Background information
- Origin: U.S.
- Genres: Country
- Years active: 1963–1973
- Labels: Columbia Starday Capitol
- Past members: Johnny Mosby Jonie Mosby

= Johnny and Jonie Mosby =

American country music duo

Johnny and Jonie Mosby was an American husband-and-wife country music vocal duo. They placed seventeen singles on the country music charts between 1963 and 1973, and released six albums for various labels. Five of the duo's singles made top 20 on the Hot Country Songs charts, with the highest peaks being "Trouble in My Arms" and "Just Hold My Hand", both at number twelve.

==Biography==
John Robert "Johnny" Mosby (born in Fort Smith, Arkansas; April 26, 1929 – February 19, 2018) and Janice Irene "Jonie" Shields (born in Van Nuys, California on August 10, 1940) met in California when she auditioned for his orchestra. They married in 1958. They started recording for Challenge records that same year. In 1959, they made the first recording of "Tijuana Jail".

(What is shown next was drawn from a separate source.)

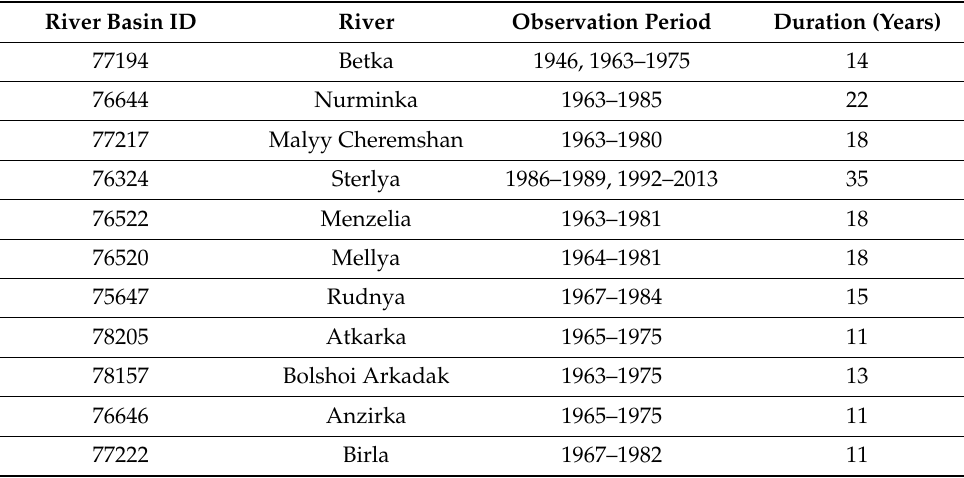
Table 3. Years of observation of suspended sediment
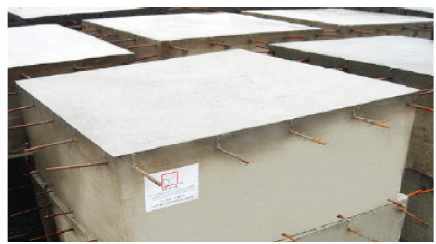
Figure 1: Prefabricated box of hollow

Signed to Columbia Records, the duo released its debut single, "Don't Call Me from a Honky Tonk", in 1963. It went to number thirteen on the country music charts and was followed by another Top 20 hit, the number twelve "Trouble in My Arms". By 1965, the duo released Mr. and Mrs. Country Music through Columbia, followed by The New Sweethearts of Country on the Starday Records label.

From 1967 to 1972, the Mosbys recorded for Capitol Records, reaching top 20 again with "Just Hold My Hand" and "I'm Leavin' It Up to You" at numbers twelve and eighteen. In the same timespan, the duo recorded several albums for the label. In 1971, Jonie released a solo single, "I've Been There", which peaked at number 72 on the country charts. They filed for divorce in 1973.

In 1992 at age 52, Jonie Mosby became the oldest woman to have a baby through in vitro fertilization as she gave birth to a son Morgan Bradford Mitchell by second husband, Donald Mitchell.

Johnny Mosby died on February 19, 2018, at age 88.

==Discography==
===Albums===

| Year | Album details | Peak chart positions |  |
| US Country | US |
| 1965 | Mr. and Mrs. Country Music Label: Columbia Records; | 18 | — |
| The New Sweethearts of Country Music Label: Starday Records; | — | — |
| 1968 | Make a Left and Then a Right Label: Capitol Records; | — | — |
| 1969 | Just Hold My Hand Label: Capitol Records; | 41 | — |
| Hold Me Label: Capitol Records; | 33 | 197 |
| I'll Never Be Free Label: Capitol Records; | — | — |
| 1970 | My Happiness Label: Capitol Records; | — | — |

===Singles===

Year: Single; Chart Positions; Album
US Country
1963: "Don't Call Me from a Honky Tonk"; 13; Mr. and Mrs. Country Music
"Trouble in My Arms": 12
"Who's Been Cheatin' Who"^{[A]}: 27
1964: "Keep Those Cards and Letters Coming In"; 16
"How the Other Half Lives": 21
1967: "Make a Left and Then a Right"; 36; Make a Left and Then a Right
1968: "Mr. and Mrs. John Smith"; 53
"Our Golden Wedding Day": 68; Just Hold My Hand
1969: "Just Hold My Hand"; 12
"Hold Me, Thrill Me, Kiss Me": 38; Hold Me
"I'll Never Be Free": 26; I'll Never Be Free
1970: "Third World"; 34; My Happiness
"I'm Leavin' It Up to You"^{[B]}: 18
"My Happiness": 47
1971: "Oh, Love of Mine"; 41; non-album singles
"Just One More Time": 70
1973: "I've Been There" (Jonie Mosby); 72

- Notes
- A^ B-side to "Trouble in My Arms".
- B^ Peaked at No. 21 on RPM Country Tracks.